Es ist nicht erkennbar, dass eine Zulassung der Revision gegen das Urteil des LSG auf §
160 Abs
2 Nr
1 SGG gestützt werden könnte. Grundsätzliche Bedeutung im Sinne dieser Vorschrift hat eine Rechtssache nur dann, wenn sie eine
bislang nicht hinreichend geklärte und für den Rechtsstreit entscheidungserhebliche Rechtsfrage aufwirft, die allgemeine,
über den Einzelfall hinausgehende Bedeutung besitzt. Dass im Rechtsstreit der Klägerin solche Rechtsfragen von Bedeutung sind,
ist nicht ersichtlich.
Die Klägerin beruft sich insoweit unter Hinweis auf die "Allgemeine Erklärung der Menschenrechte der Vereinten Nationen von 1946" auf ein "Grundrecht auf Arbeit für ein menschenwürdiges existenzsicherndes Arbeitseinkommen"

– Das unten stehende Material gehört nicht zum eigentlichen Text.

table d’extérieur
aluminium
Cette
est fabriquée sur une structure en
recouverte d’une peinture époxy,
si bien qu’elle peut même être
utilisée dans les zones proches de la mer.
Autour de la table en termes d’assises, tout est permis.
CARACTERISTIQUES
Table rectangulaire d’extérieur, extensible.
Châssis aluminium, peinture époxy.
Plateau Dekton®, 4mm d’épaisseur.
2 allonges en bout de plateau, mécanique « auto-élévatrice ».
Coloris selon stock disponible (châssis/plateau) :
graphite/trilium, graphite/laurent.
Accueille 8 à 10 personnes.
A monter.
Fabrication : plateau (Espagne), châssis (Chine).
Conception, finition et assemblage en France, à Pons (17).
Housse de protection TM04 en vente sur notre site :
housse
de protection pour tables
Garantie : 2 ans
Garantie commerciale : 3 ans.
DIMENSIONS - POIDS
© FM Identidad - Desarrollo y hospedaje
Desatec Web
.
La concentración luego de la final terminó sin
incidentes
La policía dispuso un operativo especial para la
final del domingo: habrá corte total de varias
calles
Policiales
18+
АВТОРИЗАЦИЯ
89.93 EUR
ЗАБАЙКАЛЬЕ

gemäß den "Forderungen der UNO-GrundrechteCharta-Artikel-Absätze". Damit bezieht sie sich sinngemäß auf die Bestimmungen in
Art 23 der Allgemeinen Erklärung der Menschenrechte (Resolution 217 A (III) der Generalversammlung vom 10.12.1948, BAnz 1988 Nr 231 S 5177 [Beilage] - im Folgenden: MRErkl)

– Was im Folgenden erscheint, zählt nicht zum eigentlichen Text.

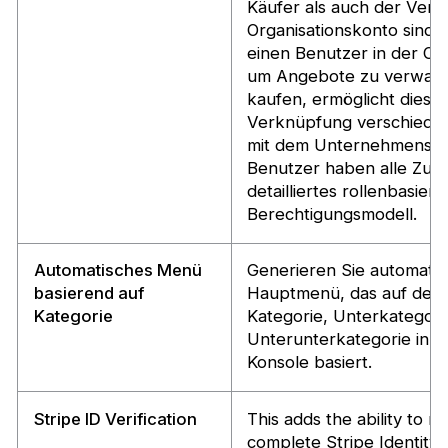
Käufer als auch der Verk
Organisationskonto sind 
einen Benutzer in der Or
um Angebote zu verwalt
kaufen, ermöglicht dieses
Verknüpfung verschiede
mit dem Unternehmensbe
Benutzer haben alle Zugr
detailliertes rollenbasiert
Berechtigungsmodell.
Automatisches Menü
Generieren Sie automatisc
basierend auf
Hauptmenü, das auf der 
Kategorie
Kategorie, Unterkategori
Unterunterkategorie in d
Konsole basiert.
Stripe ID Verification
This adds the ability to r
complete Stripe Identity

sowie in Art 6 des Internationalen Pakts über wirtschaftliche, soziale und kulturelle Rechte (vom 19.12.1966 - BGBl II 1973,
1570). Es ergibt sich jedoch bereits aus dem Wortlaut dieser Bestimmungen und ihrem Regelungszusammenhang hinreichend klar, dass
sie keinen einklagbaren Anspruch auf irgendeinen konkreten Arbeitsplatz oder sonstige staatliche Maßnahmen zu begründen vermögen
(vgl Eichenhofer, Soziale Menschenrechte im Völker-, europäischen und deutschen Recht, 2012, 95, 100, 106; Eichenhofer in Wolmerath/Gallner/Krasshöfer/Weyand (Hrsg), Recht - Politik - Geschichte, Festschrift für Franz Josef Düwell
zum 65. Geburtstag, 2011, 342, 346, 351; Körner, Das Internationale Menschenrecht auf Arbeit - Völkerrechtliche Anforderungen
an Deutschland, 2004, 13, 18 ff, 22; Krennerich, Soziale Menschenrechte, 2013, 161 f, 174).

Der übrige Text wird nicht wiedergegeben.